Usando la información:
- a) Según el texto sobre el Estado digital y los derechos ciudadanos, ¿cómo son los sistemas más seguros?
- b) Prosigue el texto sobre el Estado digital y los derechos ciudadanos a partir de su última oración.

Texto de estudio:
Sin eufemismos, sin adornos
El Estado digital: eficiencia para la administración, fricción para el ciudadano
La digitalización gubernamental se vende como sinónimo de modernización, eficiencia y ahorro. En la práctica, suele traducirse en externalización tecnológica, dependencia de grandes proveedores y pérdida de control público sobre sistemas críticos.
- El ciudadano se convierte en dato antes que en sujeto de derechos.
- La interoperabilidad entre sistemas no se diseña para empoderar al usuario, sino para facilitar la vigilancia administrativa.
- La opacidad técnica (“es cosa del sistema”) sustituye a la rendición de cuentas.
Digitalizar sin rediseñar garantías equivale a automatizar viejas asimetrías de poder.Vigilancia legalizada: cuando el problema no es el abuso, sino el diseño
La mayoría de marcos legales actuales sobre tecnología no buscan prevenir el abuso, sino regularlo cuando ya es sistémico. El problema no es que existan mecanismos excepcionales, sino que:
- La excepcionalidad se vuelve permanente.
- La recolección masiva de datos se normaliza por “seguridad”, “eficiencia” o “prevención”.
- El consentimiento del ciudadano es ficticio: aceptar o quedar excluido.
Cuando un derecho solo puede ejercerse si aceptas ser monitorizado, ya no es un derecho, es una condición.
Derechos digitales: proclamados, pero subordinados
Muchos gobiernos declaran defender la privacidad y los derechos digitales, pero los colocan jerárquicamente por debajo de otros intereses:
- Seguridad
- Control administrativo
- Cumplimiento normativo
- Y solo después, el ciudadano
Esto se refleja en:
- Formularios invasivos innecesarios
- Identidades digitales centralizadas sin alternativas reales
- Sistemas donde el error siempre recae en el usuario, nunca en la administración
La privacidad se trata como un lujo individual, no como una infraestructura democrática.
Tecnologías públicas, lógicas privadas
Aunque los sistemas sean “públicos”, operan bajo lógicas privadas:
- Optimización por coste, no por derechos
- Diseño para el gestor, no para el ciudadano
- Auditorías técnicas internas, no independientes ni comprensibles
Esto genera un fenómeno peligroso: tecnología pública fuera del control público real.
Cuando nadie fuera del sistema entiende cómo funciona, el poder deja de ser democrático aunque siga siendo legal.
Seguridad vs. libertad: un falso dilema permanente
El discurso oficial plantea una dicotomía constante:
“O cedes privacidad, o pierdes seguridad”.
Es un falso dilema.
Los sistemas más seguros no son los más intrusivos, sino los:
- Bien diseñados
- Minimizadores de datos
- Transparentes y auditables
La inseguridad muchas veces proviene de macro-sistemas concentrados, no de ciudadanos con demasiados derechos.

Elementos del conjunto de datos:
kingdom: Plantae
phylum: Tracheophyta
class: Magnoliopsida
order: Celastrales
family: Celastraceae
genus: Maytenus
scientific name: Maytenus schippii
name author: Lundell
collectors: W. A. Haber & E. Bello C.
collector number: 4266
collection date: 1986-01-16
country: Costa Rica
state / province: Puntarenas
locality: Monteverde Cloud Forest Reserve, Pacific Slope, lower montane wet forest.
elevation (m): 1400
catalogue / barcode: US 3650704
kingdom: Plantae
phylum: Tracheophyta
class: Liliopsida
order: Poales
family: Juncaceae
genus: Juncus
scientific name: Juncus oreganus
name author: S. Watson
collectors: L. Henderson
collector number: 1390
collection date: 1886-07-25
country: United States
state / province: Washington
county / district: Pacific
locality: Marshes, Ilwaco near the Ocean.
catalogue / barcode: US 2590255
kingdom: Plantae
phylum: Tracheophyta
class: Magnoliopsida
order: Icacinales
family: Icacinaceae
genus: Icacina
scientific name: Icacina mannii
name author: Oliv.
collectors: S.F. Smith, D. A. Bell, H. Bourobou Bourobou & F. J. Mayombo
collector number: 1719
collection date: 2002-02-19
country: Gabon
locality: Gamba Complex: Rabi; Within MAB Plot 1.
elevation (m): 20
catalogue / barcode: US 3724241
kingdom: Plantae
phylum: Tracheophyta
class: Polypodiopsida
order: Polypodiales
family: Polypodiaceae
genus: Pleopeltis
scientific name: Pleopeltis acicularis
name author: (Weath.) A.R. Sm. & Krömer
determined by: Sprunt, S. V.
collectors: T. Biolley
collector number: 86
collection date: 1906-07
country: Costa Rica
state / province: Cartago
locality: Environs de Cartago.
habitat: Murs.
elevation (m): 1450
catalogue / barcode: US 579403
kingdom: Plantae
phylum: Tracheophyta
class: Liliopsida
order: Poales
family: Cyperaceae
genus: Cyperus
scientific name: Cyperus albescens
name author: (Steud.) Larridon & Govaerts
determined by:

Respuestas:
- a) Son sistemas bien diseñados, minimizadores de datos, y transparentes y auditables.

- b)
Responsabilidad diluida: el gran truco moderno
Cuando algo falla:
- El político señala al proveedor
- El proveedor señala a la normativa
- La normativa culpa al usuario
Resultado: nadie responde.
La complejidad tecnológica se usa como escudo político. Y cuanto más complejo el sistema, menos probable es que alguien asuma consecuencias reales por errores, filtraciones o abusos.
El riesgo real: normalizar lo inaceptable
El mayor peligro no es una ley concreta ni una tecnología específica. Es la normalización progresiva de que:
- Todo debe registrarse
- Todo debe justificarse
- Todo puede cruzarse
- Todo puede conservarse “por si acaso”
Cuando eso se acepta, la democracia sigue existiendo formalmente, pero se vacía de contenido práctico.
Las políticas gubernamentales en materia digital no están fracasando por falta de tecnología, sino por falta de límites, valentía y enfoque en derechos.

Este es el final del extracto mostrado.